Brief:
Check each line below for the word "clients" and give the count alone.

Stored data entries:

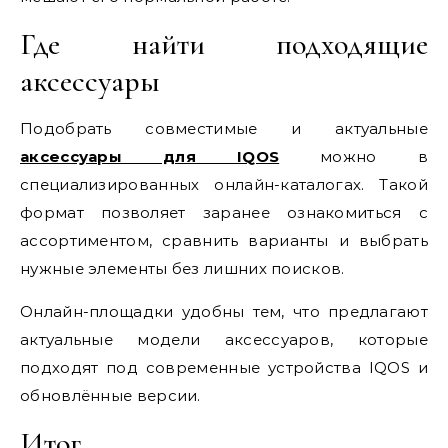
Где найти подходящие
аксессуары
Подобрать совместимые и актуальные
аксессуары для IQOS
можно в
специализированных онлайн-каталогах. Такой
формат позволяет заранее ознакомиться с
ассортиментом, сравнить варианты и выбрать
нужные элементы без лишних поисков.
Онлайн-площадки удобны тем, что предлагают
актуальные модели аксессуаров, которые
подходят под современные устройства IQOS и
обновлённые версии.
Итог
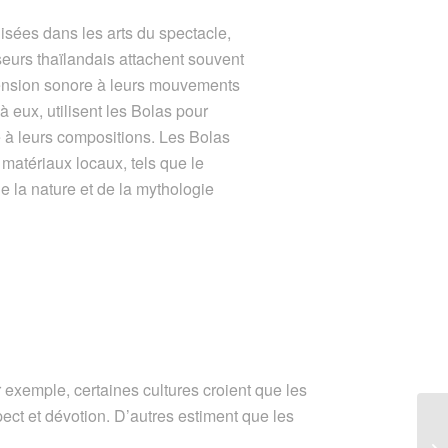
lisées dans les arts du spectacle,
seurs thaïlandais attachent souvent
mension sonore à leurs mouvements
à eux, utilisent les Bolas pour
 à leurs compositions. Les Bolas
 matériaux locaux, tels que le
de la nature et de la mythologie
 exemple, certaines cultures croient que les
ect et dévotion. D’autres estiment que les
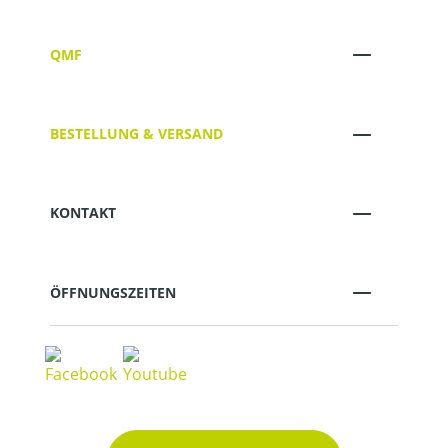
QMF
BESTELLUNG & VERSAND
KONTAKT
ÖFFNUNGSZEITEN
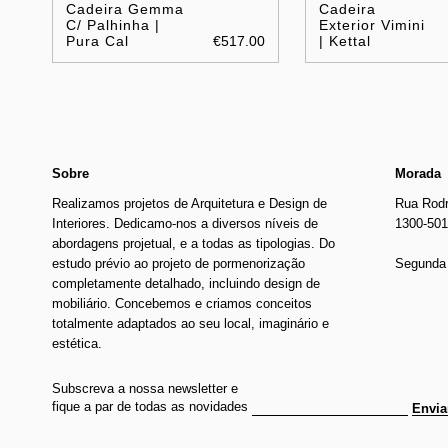
Cadeira Gemma
Cadeira
C/ Palhinha |
Exterior Vimini
Pura Cal
€517.00
| Kettal
Sobre
Morada
Realizamos projetos de Arquitetura e Design de
Rua Rodr
Interiores. Dedicamo-nos a diversos níveis de
1300-501
abordagens projetual, e a todas as tipologias. Do
estudo prévio ao projeto de pormenorização
Segunda 
completamente detalhado, incluindo design de
mobiliário. Concebemos e criamos conceitos
totalmente adaptados ao seu local, imaginário e
estética.
Subscreva a nossa newsletter e
fique a par de todas as novidades
Envia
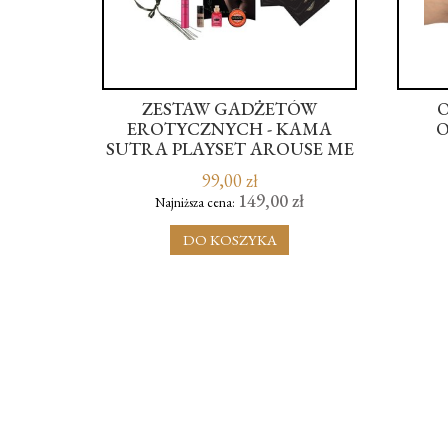
ZESTAW GADŻETÓW
O
KING
EROTYCZNYCH - KAMA
O
LLS
SUTRA PLAYSET AROUSE ME
99,00 zł
149,00 zł
Najniższa cena:
DO KOSZYKA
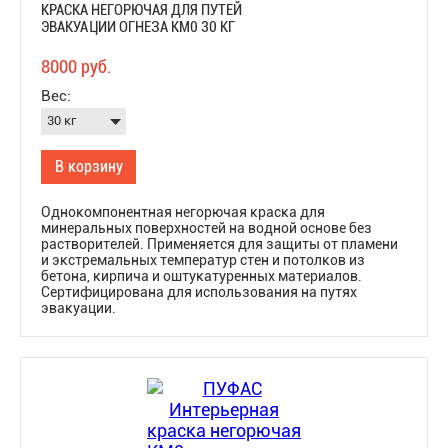
КРАСКА НЕГОРЮЧАЯ ДЛЯ ПУТЕЙ
ЭВАКУАЦИИ ОГНЕЗА КМ0 30 КГ
8000 руб.
Вес:
В корзину
Однокомпонентная негорючая краска для
минеральных поверхностей на водной основе без
растворителей. Применяется для защиты от пламени
и экстремальных температур стен и потолков из
бетона, кирпича и оштукатуренных материалов.
Сертифицирована для использования на путях
эвакуации.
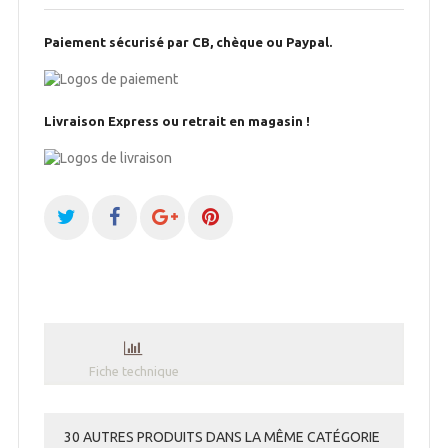
Paiement sécurisé par CB, chèque ou Paypal.
Livraison Express ou retrait en magasin !
Fiche technique
30 AUTRES PRODUITS DANS LA MÊME CATÉGORIE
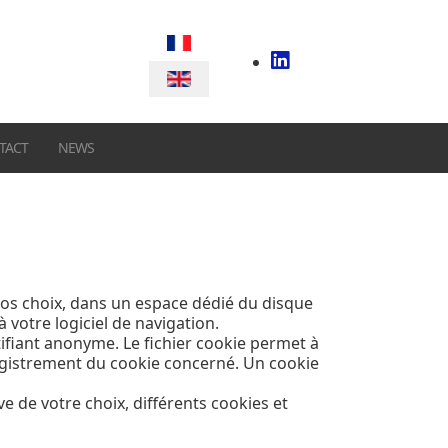
Select your language
TACT
NEWS
 vos choix, dans un espace dédié du disque
à votre logiciel de navigation.
ntifiant anonyme. Le fichier cookie permet à
nregistrement du cookie concerné. Un cookie
 de votre choix, différents cookies et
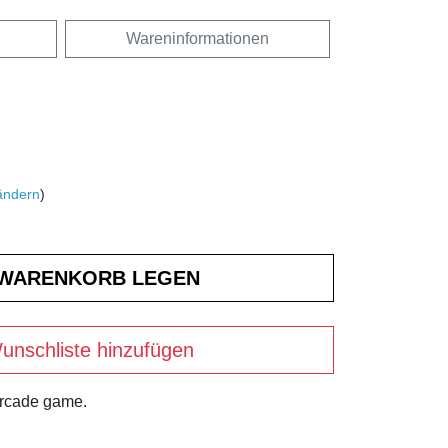
Wareninformationen
ändern
)
unschliste hinzufügen
arcade game.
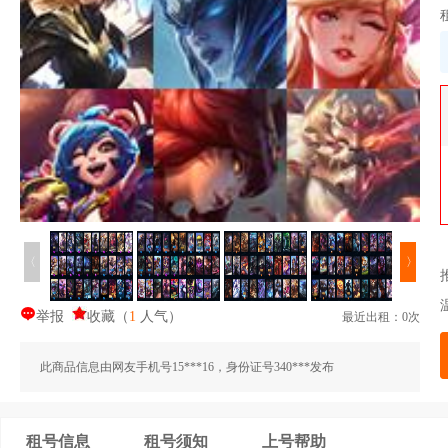
〈
〉
举报
收藏
（
1
人气
）
最近出租：0次
此商品信息由网友手机号15***16，身份证号340***发布
租号信息
租号须知
上号帮助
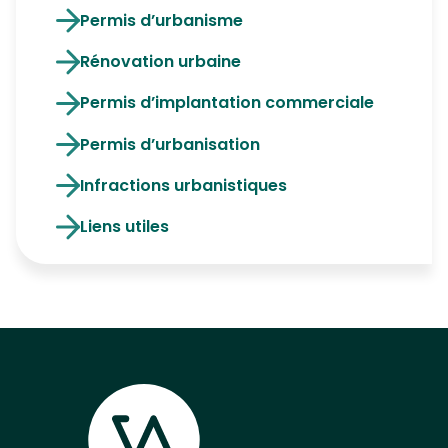
Permis d’urbanisme
Rénovation urbaine
Permis d’implantation commerciale
Permis d’urbanisation
Infractions urbanistiques
Liens utiles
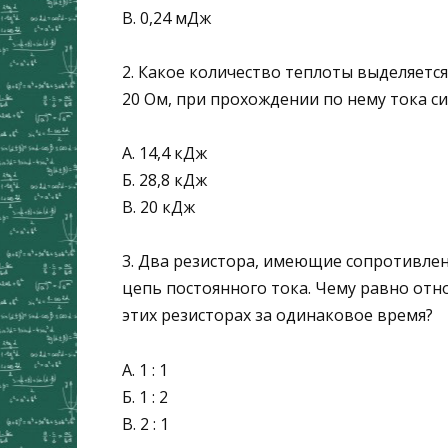
В. 0,24 мДж
2. Какое количество теплоты выделяетс
20 Ом, при прохожде­нии по нему тока си
А. 14,4 кДж
Б. 28,8 кДж
В. 20 кДж
3. Два резистора, имеющие сопротивле
цепь постоянного то­ка. Чему равно от
этих резисторах за одинаковое время?
А. 1 : 1
Б. 1 : 2
В. 2 : 1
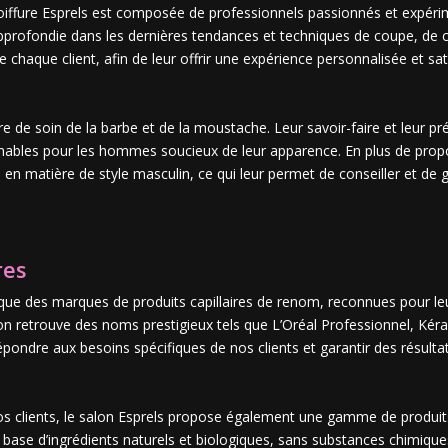
coiffure Esprels est composée de professionnels passionnés et expérime
pprofondie dans les dernières tendances et techniques de coupe, de co
e chaque client, afin de leur offrir une expérience personnalisée et sat
 de soin de la barbe et de la moustache. Leur savoir-faire et leur préci
rnables pour les hommes soucieux de leur apparence. En plus de propose
 en matière de style masculin, ce qui leur permet de conseiller et de 
res
r que des marques de produits capillaires de renom, reconnues pour leu
 on retrouve des noms prestigieux tels que L’Oréal Professionnel, Kér
pondre aux besoins spécifiques de nos clients et garantir des résulta
s clients, le salon Esprels propose également une gamme de produits c
base d’ingrédients naturels et biologiques, sans substances chimique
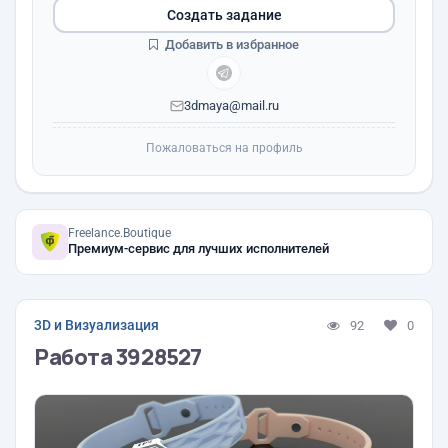
Создать задание
Добавить в избранное
3dmaya@mail.ru
Пожаловаться на профиль
Freelance.Boutique
Премиум-сервис для лучших исполнителей
3D и Визуализация
92
0
Работа 3928527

Problem solution:
2